** Opening INFORMATION SHOWN block **

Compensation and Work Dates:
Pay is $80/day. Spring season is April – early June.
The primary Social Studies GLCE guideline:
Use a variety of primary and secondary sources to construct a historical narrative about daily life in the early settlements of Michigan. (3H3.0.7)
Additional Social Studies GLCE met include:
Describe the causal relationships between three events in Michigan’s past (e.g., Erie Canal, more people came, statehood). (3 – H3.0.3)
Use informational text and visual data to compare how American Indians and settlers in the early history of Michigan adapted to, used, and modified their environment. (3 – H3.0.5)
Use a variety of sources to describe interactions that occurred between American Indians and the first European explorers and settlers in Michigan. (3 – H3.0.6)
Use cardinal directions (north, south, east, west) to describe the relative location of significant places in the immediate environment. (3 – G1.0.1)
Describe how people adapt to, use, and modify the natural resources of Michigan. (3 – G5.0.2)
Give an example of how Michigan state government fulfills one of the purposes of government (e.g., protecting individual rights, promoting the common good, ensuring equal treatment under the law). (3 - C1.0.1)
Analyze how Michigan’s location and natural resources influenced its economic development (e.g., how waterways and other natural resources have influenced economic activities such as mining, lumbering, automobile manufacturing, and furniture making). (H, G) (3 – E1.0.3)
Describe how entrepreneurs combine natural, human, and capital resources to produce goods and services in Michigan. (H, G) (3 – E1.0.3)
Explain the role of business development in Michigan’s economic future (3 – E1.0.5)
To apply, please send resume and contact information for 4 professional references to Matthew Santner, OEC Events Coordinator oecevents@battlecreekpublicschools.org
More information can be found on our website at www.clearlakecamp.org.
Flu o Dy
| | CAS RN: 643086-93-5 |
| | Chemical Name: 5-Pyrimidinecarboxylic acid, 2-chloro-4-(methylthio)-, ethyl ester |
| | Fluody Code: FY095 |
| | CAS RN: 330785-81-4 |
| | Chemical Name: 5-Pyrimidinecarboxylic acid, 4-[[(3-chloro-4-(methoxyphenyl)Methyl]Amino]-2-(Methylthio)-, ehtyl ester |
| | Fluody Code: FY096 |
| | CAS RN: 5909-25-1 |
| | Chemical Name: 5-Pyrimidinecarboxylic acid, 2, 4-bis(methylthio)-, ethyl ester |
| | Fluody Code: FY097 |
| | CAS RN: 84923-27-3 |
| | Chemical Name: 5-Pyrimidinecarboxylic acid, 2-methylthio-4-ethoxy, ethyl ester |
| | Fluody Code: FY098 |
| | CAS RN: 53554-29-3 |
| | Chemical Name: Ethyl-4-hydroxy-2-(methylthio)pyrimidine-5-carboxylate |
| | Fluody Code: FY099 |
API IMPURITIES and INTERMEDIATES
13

** Closing INFORMATION SHOWN block **

EXERCISE DESCRIPTION
Having read the entries, repeat them all exactly.

WRITTEN REPLY
Compensation and Work Dates:
Pay is $80/day. Spring season is April – early June.
The primary Social Studies GLCE guideline:
Use a variety of primary and secondary sources to construct a historical narrative about daily life in the early settlements of Michigan. (3H3.0.7)
Additional Social Studies GLCE met include:
Describe the causal relationships between three events in Michigan’s past (e.g., Erie Canal, more people came, statehood). (3 – H3.0.3)
Use informational text and visual data to compare how American Indians and settlers in the early history of Michigan adapted to, used, and modified their environment. (3 – H3.0.5)
Use a variety of sources to describe interactions that occurred between American Indians and the first European explorers and settlers in Michigan. (3 – H3.0.6)
Use cardinal directions (north, south, east, west) to describe the relative location of significant places in the immediate environment. (3 – G1.0.1)
Describe how people adapt to, use, and modify the natural resources of Michigan. (3 – G5.0.2)
Give an example of how Michigan state government fulfills one of the purposes of government (e.g., protecting individual rights, promoting the common good, ensuring equal treatment under the law). (3 - C1.0.1)
Analyze how Michigan’s location and natural resources influenced its economic development (e.g., how waterways and other natural resources have influenced economic activities such as mining, lumbering, automobile manufacturing, and furniture making). (H, G) (3 – E1.0.3)
Describe how entrepreneurs combine natural, human, and capital resources to produce goods and services in Michigan. (H, G) (3 – E1.0.3)
Explain the role of business development in Michigan’s economic future (3 – E1.0.5)
To apply, please send resume and contact information for 4 professional references to Matthew Santner, OEC Events Coordinator oecevents@battlecreekpublicschools.org
More information can be found on our website at www.clearlakecamp.org.
Flu o Dy
| | CAS RN: 643086-93-5 |
| | Chemical Name: 5-Pyrimidinecarboxylic acid, 2-chloro-4-(methylthio)-, ethyl ester |
| | Fluody Code: FY095 |
| | CAS RN: 330785-81-4 |
| | Chemical Name: 5-Pyrimidinecarboxylic acid, 4-[[(3-chloro-4-(methoxyphenyl)Methyl]Amino]-2-(Methylthio)-, ehtyl ester |
| | Fluody Code: FY096 |
| | CAS RN: 5909-25-1 |
| | Chemical Name: 5-Pyrimidinecarboxylic acid, 2, 4-bis(methylthio)-, ethyl ester |
| | Fluody Code: FY097 |
| | CAS RN: 84923-27-3 |
| | Chemical Name: 5-Pyrimidinecarboxylic acid, 2-methylthio-4-ethoxy, ethyl ester |
| | Fluody Code: FY098 |
| | CAS RN: 53554-29-3 |
| | Chemical Name: Ethyl-4-hydroxy-2-(methylthio)pyrimidine-5-carboxylate |
| | Fluody Code: FY099 |
API IMPURITIES and INTERMEDIATES
13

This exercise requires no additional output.